(Data items)
######
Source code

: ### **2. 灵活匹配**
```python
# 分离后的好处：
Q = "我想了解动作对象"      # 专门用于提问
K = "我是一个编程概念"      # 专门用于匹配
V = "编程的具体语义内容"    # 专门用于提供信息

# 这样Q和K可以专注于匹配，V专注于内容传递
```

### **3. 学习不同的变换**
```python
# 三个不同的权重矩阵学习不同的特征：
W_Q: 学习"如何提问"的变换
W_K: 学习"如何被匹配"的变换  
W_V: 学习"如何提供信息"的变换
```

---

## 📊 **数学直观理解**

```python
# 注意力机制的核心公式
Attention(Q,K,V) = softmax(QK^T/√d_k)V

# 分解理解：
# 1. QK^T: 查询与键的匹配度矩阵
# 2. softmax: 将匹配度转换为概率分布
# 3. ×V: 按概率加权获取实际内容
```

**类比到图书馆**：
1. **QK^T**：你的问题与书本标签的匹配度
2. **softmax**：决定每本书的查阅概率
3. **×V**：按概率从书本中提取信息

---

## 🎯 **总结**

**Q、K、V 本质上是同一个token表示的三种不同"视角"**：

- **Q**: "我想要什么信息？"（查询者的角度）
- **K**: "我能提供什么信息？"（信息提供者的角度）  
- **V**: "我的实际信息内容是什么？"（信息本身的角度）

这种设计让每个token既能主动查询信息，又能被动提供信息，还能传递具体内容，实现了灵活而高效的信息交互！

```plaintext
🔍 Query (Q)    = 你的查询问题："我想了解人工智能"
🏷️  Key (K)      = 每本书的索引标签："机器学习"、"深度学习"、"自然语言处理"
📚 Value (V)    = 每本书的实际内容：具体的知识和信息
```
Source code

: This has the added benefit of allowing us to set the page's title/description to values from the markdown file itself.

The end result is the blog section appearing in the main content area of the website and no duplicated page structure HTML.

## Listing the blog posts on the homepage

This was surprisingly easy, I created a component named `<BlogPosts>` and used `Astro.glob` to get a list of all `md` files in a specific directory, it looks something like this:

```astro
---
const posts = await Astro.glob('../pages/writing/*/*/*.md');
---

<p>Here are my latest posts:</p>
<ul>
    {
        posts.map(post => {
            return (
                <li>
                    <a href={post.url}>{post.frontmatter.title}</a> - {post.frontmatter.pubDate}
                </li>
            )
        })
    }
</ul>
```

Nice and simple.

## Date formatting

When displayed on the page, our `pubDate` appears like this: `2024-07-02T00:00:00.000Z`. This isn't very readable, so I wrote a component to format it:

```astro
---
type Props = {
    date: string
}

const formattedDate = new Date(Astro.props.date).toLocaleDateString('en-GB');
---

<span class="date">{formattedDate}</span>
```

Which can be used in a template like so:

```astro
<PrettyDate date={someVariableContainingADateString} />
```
######
**About this task:**
All records shown above are to be output exactly.

**Result for this task:**
Source code

: ### **2. 灵活匹配**
```python
# 分离后的好处：
Q = "我想了解动作对象"      # 专门用于提问
K = "我是一个编程概念"      # 专门用于匹配
V = "编程的具体语义内容"    # 专门用于提供信息

# 这样Q和K可以专注于匹配，V专注于内容传递
```

### **3. 学习不同的变换**
```python
# 三个不同的权重矩阵学习不同的特征：
W_Q: 学习"如何提问"的变换
W_K: 学习"如何被匹配"的变换  
W_V: 学习"如何提供信息"的变换
```

---

## 📊 **数学直观理解**

```python
# 注意力机制的核心公式
Attention(Q,K,V) = softmax(QK^T/√d_k)V

# 分解理解：
# 1. QK^T: 查询与键的匹配度矩阵
# 2. softmax: 将匹配度转换为概率分布
# 3. ×V: 按概率加权获取实际内容
```

**类比到图书馆**：
1. **QK^T**：你的问题与书本标签的匹配度
2. **softmax**：决定每本书的查阅概率
3. **×V**：按概率从书本中提取信息

---

## 🎯 **总结**

**Q、K、V 本质上是同一个token表示的三种不同"视角"**：

- **Q**: "我想要什么信息？"（查询者的角度）
- **K**: "我能提供什么信息？"（信息提供者的角度）  
- **V**: "我的实际信息内容是什么？"（信息本身的角度）

这种设计让每个token既能主动查询信息，又能被动提供信息，还能传递具体内容，实现了灵活而高效的信息交互！

```plaintext
🔍 Query (Q)    = 你的查询问题："我想了解人工智能"
🏷️  Key (K)      = 每本书的索引标签："机器学习"、"深度学习"、"自然语言处理"
📚 Value (V)    = 每本书的实际内容：具体的知识和信息
```
Source code

: This has the added benefit of allowing us to set the page's title/description to values from the markdown file itself.

The end result is the blog section appearing in the main content area of the website and no duplicated page structure HTML.

## Listing the blog posts on the homepage

This was surprisingly easy, I created a component named `<BlogPosts>` and used `Astro.glob` to get a list of all `md` files in a specific directory, it looks something like this:

```astro
---
const posts = await Astro.glob('../pages/writing/*/*/*.md');
---

<p>Here are my latest posts:</p>
<ul>
    {
        posts.map(post => {
            return (
                <li>
                    <a href={post.url}>{post.frontmatter.title}</a> - {post.frontmatter.pubDate}
                </li>
            )
        })
    }
</ul>
```

Nice and simple.

## Date formatting

When displayed on the page, our `pubDate` appears like this: `2024-07-02T00:00:00.000Z`. This isn't very readable, so I wrote a component to format it:

```astro
---
type Props = {
    date: string
}

const formattedDate = new Date(Astro.props.date).toLocaleDateString('en-GB');
---

<span class="date">{formattedDate}</span>
```

Which can be used in a template like so:

```astro
<PrettyDate date={someVariableContainingADateString} />
```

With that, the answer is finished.